## EXERCISE PROMPT
The data below holds a line containing "potted succulent: none" and a line containing "saucer: none [526,244,619,280]"; please quote exactly those two lines and every line between them, and nothing else.

## DATA FOR PROCESSING
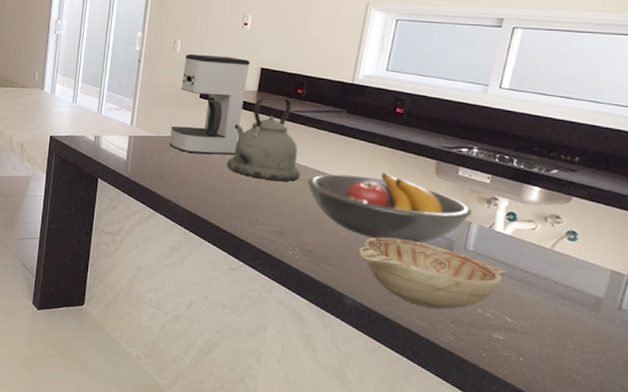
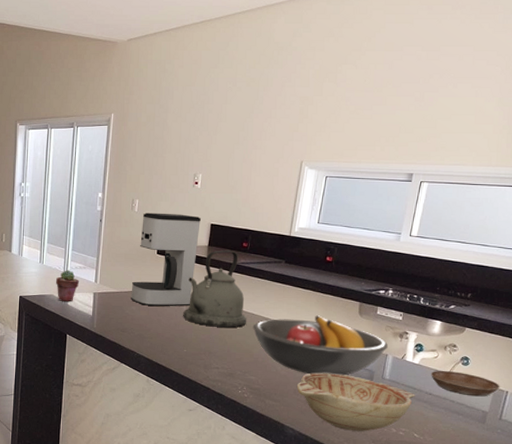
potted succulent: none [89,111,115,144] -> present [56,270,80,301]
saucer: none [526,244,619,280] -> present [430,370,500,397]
---
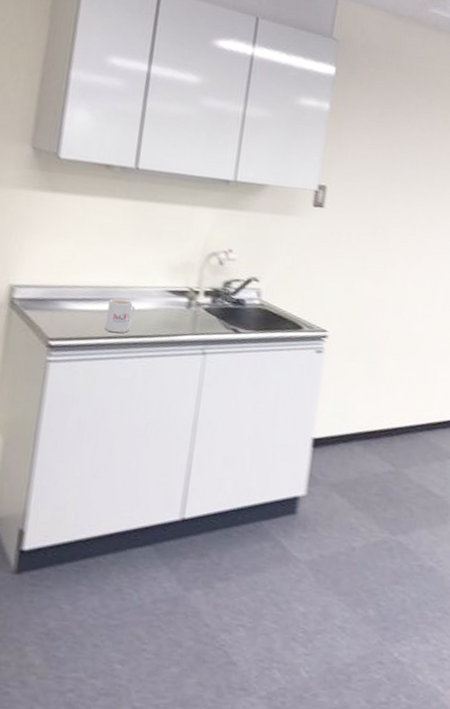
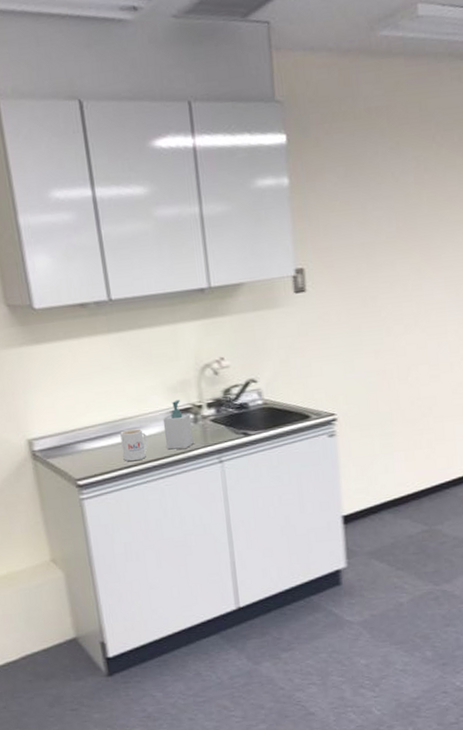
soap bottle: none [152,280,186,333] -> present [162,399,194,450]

## SOLVED PROBLEM
potted succulent: none [89,111,115,144] -> present [56,270,80,301]
saucer: none [526,244,619,280] -> present [430,370,500,397]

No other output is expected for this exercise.